With recent recruitment successes strengthening the team, Alex expressed optimism about broadening the office's approach in the year ahead. She emphasised the importance of balancing the regulator's dual responsibilities of enforcement and innovation support. Her roadmap includes increasing external engagement, enhancing transparency, and modernising outdated systems. 

Trust as a Business Asset 

Reflecting on her experience as a new starter in the UK ICO during the Cambridge Analytica scandal in 2018, Delaney-Bhattacharya underscored that data breaches are not merely technical failures but breaches of trust with far-reaching consequences. 

“Your customers don’t just buy your product; they buy your promise to protect their data. Robust data protection is not a compliance burden—it’s the foundation for innovation and retention,” she said. 

She pointed to global figures showing data breaches cost organisations an average of $4.8 million, with 60% of small businesses failing within six months of a major incident. 

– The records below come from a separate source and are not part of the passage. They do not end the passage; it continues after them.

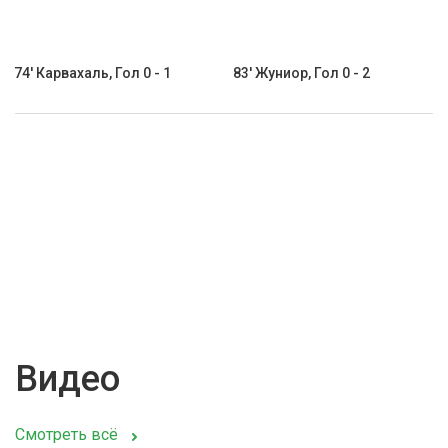
74' Карвахаль, Гол 0 - 1
83' Жуниор, Гол 0 - 2
Видео
Смотреть всё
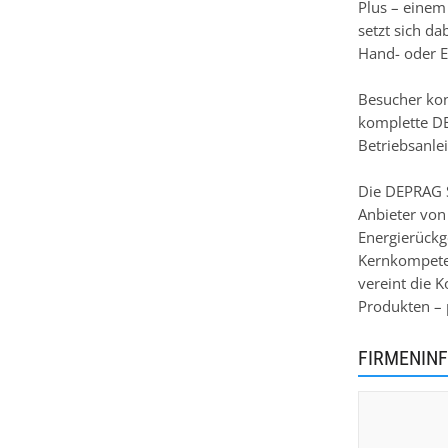
Plus – einem
setzt sich d
Hand- oder E
Besucher kon
komplette D
Betriebsanle
Die DEPRAG S
Anbieter von
Energierückg
Kernkompeten
vereint die 
Produkten – p
FIRMENIN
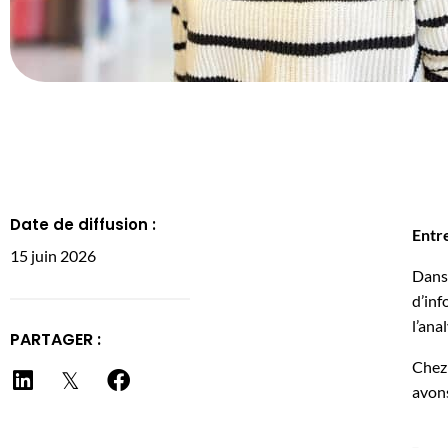
Date de diffusion :
Entre
15 juin 2026
Dans 
d’inf
l’ana
PARTAGER :
Chez 
avons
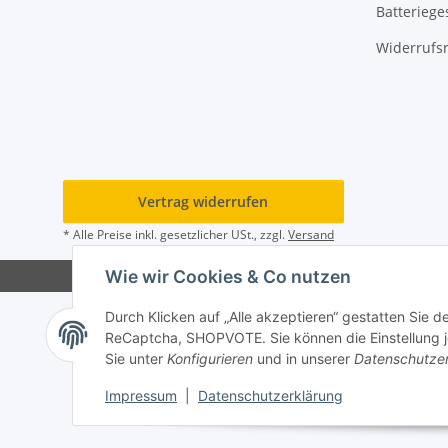
Batteriege
Widerrufs
Vertrag widerrufen
* Alle Preise inkl. gesetzlicher USt., zzgl.
Versand
Wie wir Cookies & Co nutzen
Durch Klicken auf „Alle akzeptieren“ gestatten Sie 
ReCaptcha, SHOPVOTE. Sie können die Einstellung jed
Sie unter
Konfigurieren
und in unserer
Datenschutze
Impressum
|
Datenschutzerklärung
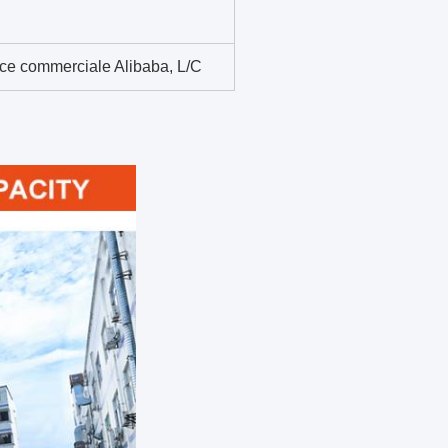
ce commerciale Alibaba, L/C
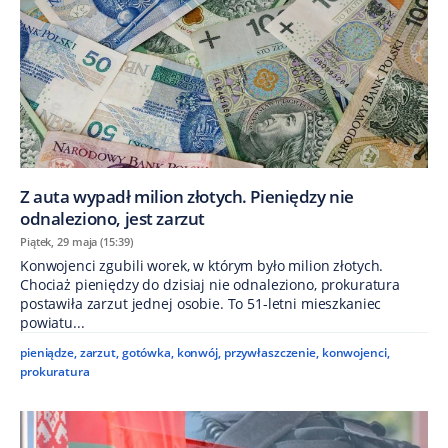
Z auta wypadł milion złotych. Pieniędzy nie
odnaleziono, jest zarzut
Piątek, 29 maja (15:39)
Konwojenci zgubili worek, w którym było milion złotych.
Chociaż pieniędzy do dzisiaj nie odnaleziono, prokuratura
postawiła zarzut jednej osobie. To 51-letni mieszkaniec
powiatu...
pieniądze
,
zarzut
,
gotówka
,
konwój
,
przywłaszczenie
,
konwojenci
,
prokuratura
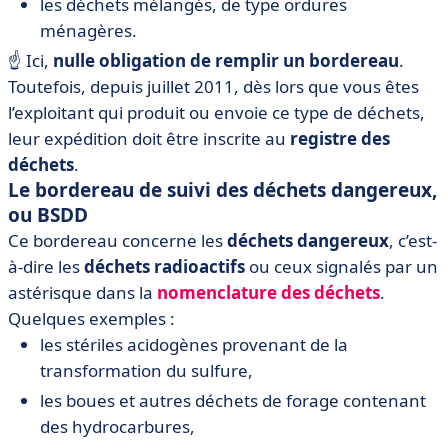
les déchets mélangés, de type ordures
ménagères.
☝️ Ici,
nulle obligation de remplir un bordereau
.
Toutefois, depuis juillet 2011, dès lors que vous êtes
l’exploitant qui produit ou envoie ce type de déchets,
leur expédition doit être inscrite au
registre des
déchets
.
Le bordereau de suivi des déchets dangereux,
ou BSDD
Ce bordereau concerne les
déchets dangereux
, c’est-
à-dire les
déchets radioactifs
ou ceux signalés par un
astérisque dans la
nomenclature des déchets
.
Quelques exemples :
les stériles acidogènes provenant de la
transformation du sulfure,
les boues et autres déchets de forage contenant
des hydrocarbures,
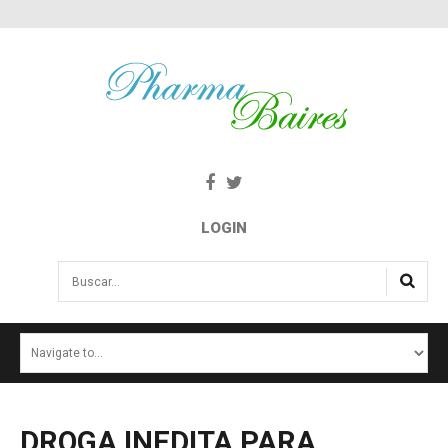
LOGIN
Buscar...
INICIO
NOTICIAS
SALUD E INTERÉS PÚBLICO
DROGA
INEDITA
PARA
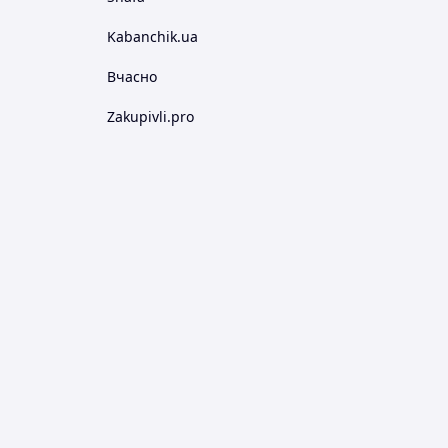
Kabanchik.ua
Вчасно
Zakupivli.pro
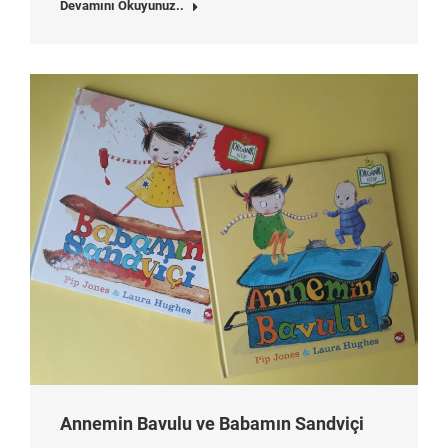
Devamını Okuyunuz..
Annemin Bavulu ve Babamın Sandviçi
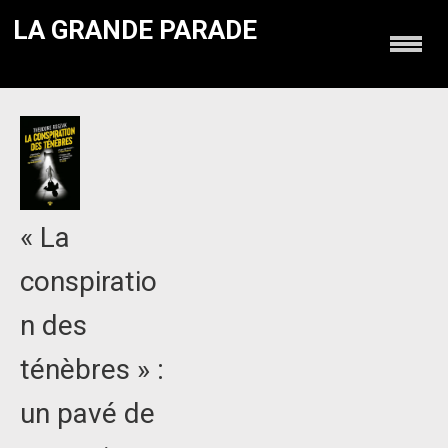
LA GRANDE PARADE
« La
conspiratio
n des
ténèbres » :
un pavé de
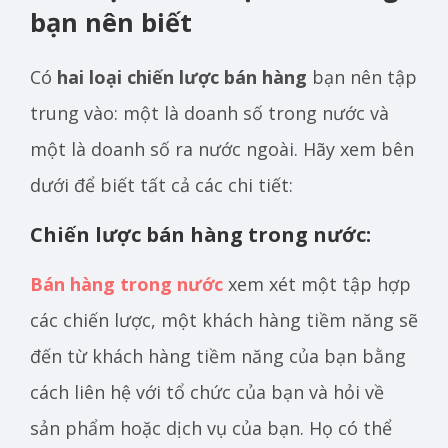
bạn nên biết
Có
hai loại chiến lược bán hàng
bạn nên tập
trung vào: một là doanh số trong nước và
một là doanh số ra nước ngoài. Hãy xem bên
dưới để biết tất cả các chi tiết:
Chiến lược bán hàng trong nước:
Bán hàng trong nước
xem xét một tập hợp
các chiến lược, một khách hàng tiềm năng sẽ
đến từ khách hàng tiềm năng của bạn bằng
cách liên hệ với tổ chức của bạn và hỏi về
sản phẩm hoặc dịch vụ của bạn. Họ có thể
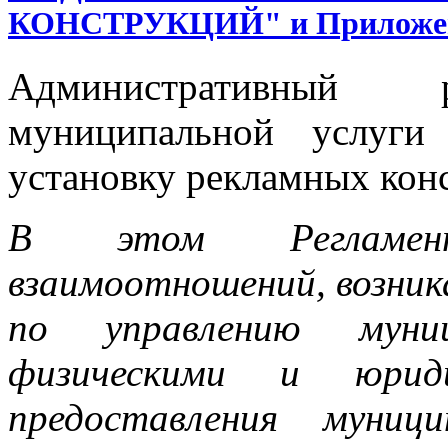
КОНСТРУКЦИЙ" и Приложен
Административный р
муниципальной услуги
установку рекламных кон
В этом Регламен
взаимоотношений, возн
по управлению муни
физическими и юрид
предоставления муниц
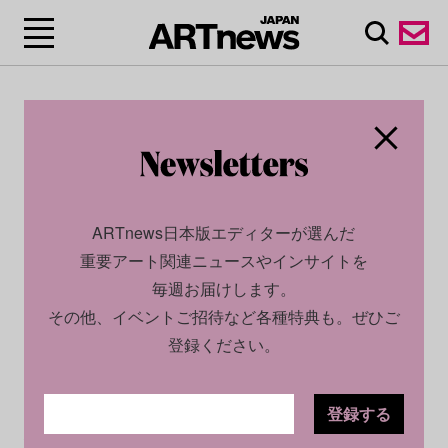
ARTnews日本版エディターが選んだ
重要アート関連ニュースやインサイトを
毎週お届けします。
その他、イベントご招待など各種特典も。ぜひご
登録ください。
登録する
SOCIAL
INTERVIEW
2025.02.10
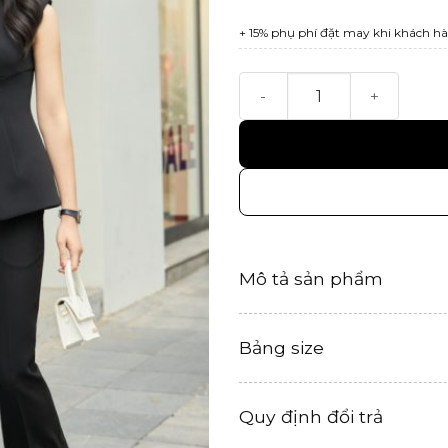
+ 15% phụ phí đặt may khi khách hà
Sera Top số lượng
Mô tả sản phẩm
Bảng size
Quy định đổi trả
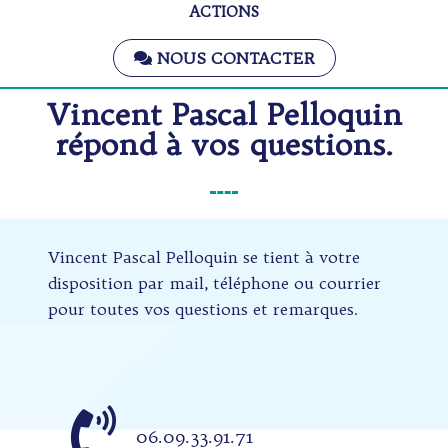
ACTIONS
NOUS CONTACTER
Vincent Pascal Pelloquin
répond à vos questions.
Vincent Pascal Pelloquin se tient à votre
disposition par mail, téléphone ou courrier
pour toutes vos questions et remarques.
06.09.33.91.71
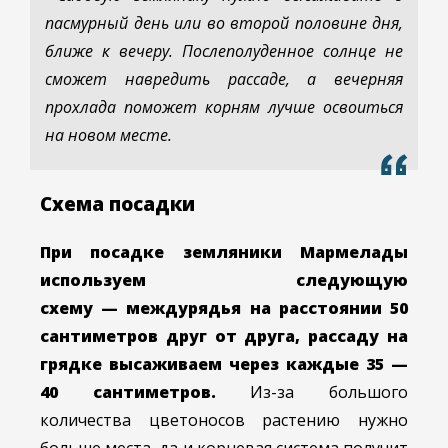
пасмурный день или во второй половине дня,
ближе к вечеру. Послеполуденное солнце не
сможет навредить рассаде, а вечерняя
прохлада поможет корням лучше освоиться
на новом месте.
Схема посадки
При посадке земляники Мармелады
используем следующую
схему
— междурядья на расстоянии 50
сантиметров друг от друга, рассаду на
грядке высаживаем через каждые 35 —
40 сантиметров.
Из-за большого
количества цветоносов растению нужно
больше места, да и корневая система получит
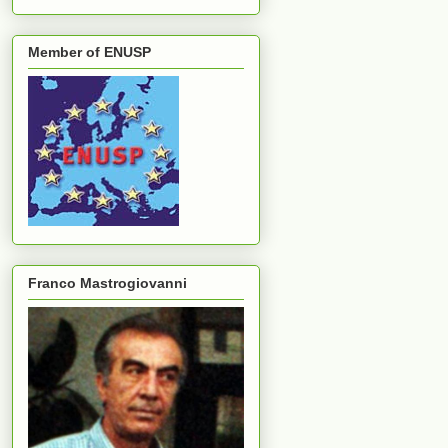
Member of ENUSP
Franco Mastrogiovanni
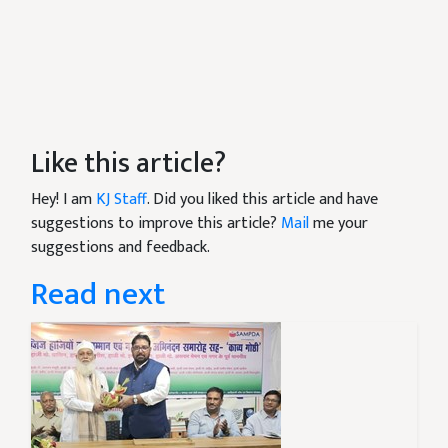
Like this article?
Hey! I am
KJ Staff
. Did you liked this article and have
suggestions to improve this article?
Mail
me your
suggestions and feedback.
Read next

Key Insights from the Annual Report 

Alex’s presentation highlighted findings from the first annual report in six years: 

  • 152 data breaches reported, affecting almost 5,000 individuals. 
  • Nine regulatory actions against private sector organisations, including three information notices, as well as two warnings and four reprimands for personal data protection breaches. 
  • A rise in public sector complaints, primarily related to subject access requests in healthcare and law enforcement. 

Surprisingly, there were no DPIA submissions from the private sector, raising concerns about awareness and compliance. 

Building a Modern, Open Regulator 

Determined to transform perceptions, Alex plans to overhaul the regulator’s website, expand international cooperation, and participate in Global Privacy Enforcement Network (GPEN) privacy sweep.  

“We’re not mythical dragons in a cave,” she quipped. “We’re approachable, and we’re here to help organisations navigate these challenges.” 

A Call to Action 

Alex concluded with a clear message to businesses: 

“In the digital economy, trust is the ultimate currency. The question isn’t whether you can afford to invest in data protection—it’s whether you can afford not to. 

She encouraged organisations to read the annual report and engage proactively with her team.